Pierre Collet (Hors-les-murs)
[1] Bruno Mori, Méditations insolites sur les évangiles. Jésus, un chemin d’humanisa-tion, éd. Karthala, 2024, 182 pages. Voir la présentation de J. Musset sur https://nsae.fr/ 2024/06/06/meditations-insolites-sur-les-evangiles-jesus-un-chemin-dhumanisation/
[2] Bruno Mori, Pour un christianisme sans religion. Retrouver la "Voie" de Jésus de Nazareth, éd. Karthala, 2021, 302 pages. Voir la présentation de Ph. Liesse dans notre revue de septembre 2022 et https://paves-reseau.be/revue.php?id=2028 et celle de Jacques Musset sur https://nsae.fr/2021/10/05/pour-un-christianisme-sans-religion-2/
[3] Bruno Mori, Vers l’effondrement. Crise des dogmes, des sacrements et du sacerdoce dans l’Église catholique, éd. Karthala, 2023, 276 pages. Voir p.ex. la lettre n° 217 sur le blog de Michel Ansay : https://partagesavoirs.blogspot.com/2023/ et l’article de Jacques Musset dans Golias Magazine n° 213 de décembre 2023.
[4] Nous avons déjà publié des textes de plusieurs auteurs du courant "post-théiste" comme J.S. Spong ou José Arregi. Les lieux où ce débat est particulièrement riche depuis au moins trois ans nous semblent être l’agence italienne Adista et le site espagnol Atrio.

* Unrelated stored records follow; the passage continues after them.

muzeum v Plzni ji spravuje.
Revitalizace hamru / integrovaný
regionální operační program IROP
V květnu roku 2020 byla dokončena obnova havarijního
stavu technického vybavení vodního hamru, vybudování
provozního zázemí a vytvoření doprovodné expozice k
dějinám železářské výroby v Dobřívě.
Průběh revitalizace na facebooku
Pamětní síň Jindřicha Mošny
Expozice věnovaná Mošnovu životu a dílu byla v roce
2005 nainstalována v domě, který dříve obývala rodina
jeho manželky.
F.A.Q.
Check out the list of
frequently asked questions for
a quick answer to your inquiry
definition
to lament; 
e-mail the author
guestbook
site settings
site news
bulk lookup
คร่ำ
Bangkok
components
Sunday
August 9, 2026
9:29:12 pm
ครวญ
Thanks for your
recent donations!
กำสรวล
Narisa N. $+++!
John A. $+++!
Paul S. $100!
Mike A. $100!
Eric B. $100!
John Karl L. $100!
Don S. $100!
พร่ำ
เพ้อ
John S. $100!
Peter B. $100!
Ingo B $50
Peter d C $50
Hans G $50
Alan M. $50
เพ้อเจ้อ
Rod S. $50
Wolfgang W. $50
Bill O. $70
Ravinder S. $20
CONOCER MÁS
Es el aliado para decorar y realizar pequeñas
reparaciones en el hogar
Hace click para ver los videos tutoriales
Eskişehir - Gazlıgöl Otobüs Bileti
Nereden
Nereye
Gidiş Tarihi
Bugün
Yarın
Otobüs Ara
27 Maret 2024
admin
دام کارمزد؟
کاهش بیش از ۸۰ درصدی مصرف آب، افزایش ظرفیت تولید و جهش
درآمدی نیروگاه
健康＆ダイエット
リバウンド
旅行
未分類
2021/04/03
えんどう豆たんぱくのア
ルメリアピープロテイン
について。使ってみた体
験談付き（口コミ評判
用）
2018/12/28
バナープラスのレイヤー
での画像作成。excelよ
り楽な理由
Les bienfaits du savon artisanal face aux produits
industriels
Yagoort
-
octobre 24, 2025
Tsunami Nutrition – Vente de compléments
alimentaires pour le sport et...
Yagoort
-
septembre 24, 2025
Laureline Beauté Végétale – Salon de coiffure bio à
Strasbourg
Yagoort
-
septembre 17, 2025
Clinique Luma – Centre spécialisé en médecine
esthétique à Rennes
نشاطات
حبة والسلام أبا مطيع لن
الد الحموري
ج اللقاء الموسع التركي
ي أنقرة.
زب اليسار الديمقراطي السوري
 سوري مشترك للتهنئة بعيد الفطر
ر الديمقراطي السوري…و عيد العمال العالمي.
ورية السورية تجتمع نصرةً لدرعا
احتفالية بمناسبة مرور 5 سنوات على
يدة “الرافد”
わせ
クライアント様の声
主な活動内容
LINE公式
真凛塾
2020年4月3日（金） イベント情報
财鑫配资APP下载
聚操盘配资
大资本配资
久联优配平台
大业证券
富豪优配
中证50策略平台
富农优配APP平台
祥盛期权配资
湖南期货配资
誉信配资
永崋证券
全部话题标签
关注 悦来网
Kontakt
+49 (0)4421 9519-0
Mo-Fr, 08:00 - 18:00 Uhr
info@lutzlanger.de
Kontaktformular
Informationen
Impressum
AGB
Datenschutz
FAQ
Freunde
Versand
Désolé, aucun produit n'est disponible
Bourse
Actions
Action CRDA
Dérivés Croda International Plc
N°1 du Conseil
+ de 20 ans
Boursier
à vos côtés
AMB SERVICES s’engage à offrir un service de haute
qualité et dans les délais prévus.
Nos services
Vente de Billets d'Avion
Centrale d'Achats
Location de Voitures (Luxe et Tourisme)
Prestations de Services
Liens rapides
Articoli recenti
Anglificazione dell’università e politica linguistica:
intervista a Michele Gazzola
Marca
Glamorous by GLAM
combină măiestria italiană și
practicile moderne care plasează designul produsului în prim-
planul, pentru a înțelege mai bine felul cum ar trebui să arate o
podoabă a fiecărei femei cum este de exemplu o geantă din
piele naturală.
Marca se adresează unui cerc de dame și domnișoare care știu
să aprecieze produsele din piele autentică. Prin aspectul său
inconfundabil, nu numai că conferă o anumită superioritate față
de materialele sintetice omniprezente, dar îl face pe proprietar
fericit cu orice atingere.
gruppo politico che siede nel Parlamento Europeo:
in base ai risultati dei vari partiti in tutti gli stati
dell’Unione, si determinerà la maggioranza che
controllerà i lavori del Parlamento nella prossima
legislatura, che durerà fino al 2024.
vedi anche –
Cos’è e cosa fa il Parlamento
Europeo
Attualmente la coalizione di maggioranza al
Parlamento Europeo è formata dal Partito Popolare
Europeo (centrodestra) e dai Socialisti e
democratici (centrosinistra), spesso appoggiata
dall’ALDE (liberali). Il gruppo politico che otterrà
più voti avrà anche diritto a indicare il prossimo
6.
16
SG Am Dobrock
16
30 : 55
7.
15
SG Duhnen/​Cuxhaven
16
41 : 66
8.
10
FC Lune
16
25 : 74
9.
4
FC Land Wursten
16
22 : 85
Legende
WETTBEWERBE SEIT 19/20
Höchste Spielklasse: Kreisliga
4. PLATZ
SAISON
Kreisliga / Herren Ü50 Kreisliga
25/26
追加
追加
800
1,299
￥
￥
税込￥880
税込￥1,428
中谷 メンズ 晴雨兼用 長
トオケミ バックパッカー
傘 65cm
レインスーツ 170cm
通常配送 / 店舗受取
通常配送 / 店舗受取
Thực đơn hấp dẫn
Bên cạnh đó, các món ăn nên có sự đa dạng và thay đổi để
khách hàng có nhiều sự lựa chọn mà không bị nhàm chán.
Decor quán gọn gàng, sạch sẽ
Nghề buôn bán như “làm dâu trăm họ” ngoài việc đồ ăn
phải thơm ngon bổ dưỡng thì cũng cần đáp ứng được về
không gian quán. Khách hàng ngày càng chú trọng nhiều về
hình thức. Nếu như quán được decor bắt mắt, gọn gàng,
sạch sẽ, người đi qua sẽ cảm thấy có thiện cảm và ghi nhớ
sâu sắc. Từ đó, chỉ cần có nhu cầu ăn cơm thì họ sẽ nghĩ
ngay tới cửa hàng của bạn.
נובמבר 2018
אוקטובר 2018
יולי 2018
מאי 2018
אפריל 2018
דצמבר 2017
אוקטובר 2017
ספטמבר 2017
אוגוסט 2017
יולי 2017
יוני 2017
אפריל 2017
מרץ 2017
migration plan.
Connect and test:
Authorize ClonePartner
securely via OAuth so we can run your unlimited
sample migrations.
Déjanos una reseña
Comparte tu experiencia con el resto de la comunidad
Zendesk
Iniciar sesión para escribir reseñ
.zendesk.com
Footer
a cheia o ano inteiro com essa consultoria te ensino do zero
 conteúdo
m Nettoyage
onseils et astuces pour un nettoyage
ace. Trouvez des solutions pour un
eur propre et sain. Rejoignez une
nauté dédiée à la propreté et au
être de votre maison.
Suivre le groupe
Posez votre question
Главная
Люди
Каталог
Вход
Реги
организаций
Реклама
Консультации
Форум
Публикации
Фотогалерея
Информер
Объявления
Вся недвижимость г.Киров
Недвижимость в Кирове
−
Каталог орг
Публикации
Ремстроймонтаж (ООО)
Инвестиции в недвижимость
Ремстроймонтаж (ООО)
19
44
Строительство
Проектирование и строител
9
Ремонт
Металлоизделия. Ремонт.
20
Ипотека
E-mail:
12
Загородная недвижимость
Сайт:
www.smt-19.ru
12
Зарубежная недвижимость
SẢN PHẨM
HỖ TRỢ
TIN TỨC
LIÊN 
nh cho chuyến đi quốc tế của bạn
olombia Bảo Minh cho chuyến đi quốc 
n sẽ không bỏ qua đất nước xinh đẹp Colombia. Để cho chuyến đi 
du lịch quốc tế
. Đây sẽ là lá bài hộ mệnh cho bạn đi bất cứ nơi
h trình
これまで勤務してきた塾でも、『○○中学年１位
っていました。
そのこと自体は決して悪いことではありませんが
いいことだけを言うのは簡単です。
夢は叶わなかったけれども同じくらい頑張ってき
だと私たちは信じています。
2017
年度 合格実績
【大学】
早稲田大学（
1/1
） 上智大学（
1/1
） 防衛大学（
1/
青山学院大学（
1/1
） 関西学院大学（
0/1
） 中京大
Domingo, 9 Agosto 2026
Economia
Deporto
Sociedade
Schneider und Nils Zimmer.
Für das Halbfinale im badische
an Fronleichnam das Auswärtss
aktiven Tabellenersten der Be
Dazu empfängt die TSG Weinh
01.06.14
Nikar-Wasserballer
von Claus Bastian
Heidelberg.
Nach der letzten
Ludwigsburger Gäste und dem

Voir par exemple José Arregi, Quel Dieu, quel Jésus, quel christianisme ? texte de 2022, en particulier la thèse citée ici I.3 : https://paves-reseau.be/revue.php?id=2016. Où l’on découvrait entre autres choses qu’il préfère l’appellation "trans-théiste" parce qu’elle permet de viser l’au-delà de Dieu plutôt que son remplacement temporel… Pour approfondir le sujet, voir la présentation par Jacques Monnaie dans notre numéro 78 de mars 2024 du livre remarquable de José Arregi, Dieu au-delà du théisme : https://paves-reseau.be/revue.php?id=2160.
[5] Mary Balmary, Ce lieu en nous que nous ne connaissons pas, Albin Michel 2024, p. 123. Commentaire de Louis Cornellier dans Golias-Hebdo n° 828 du 22 août 2024.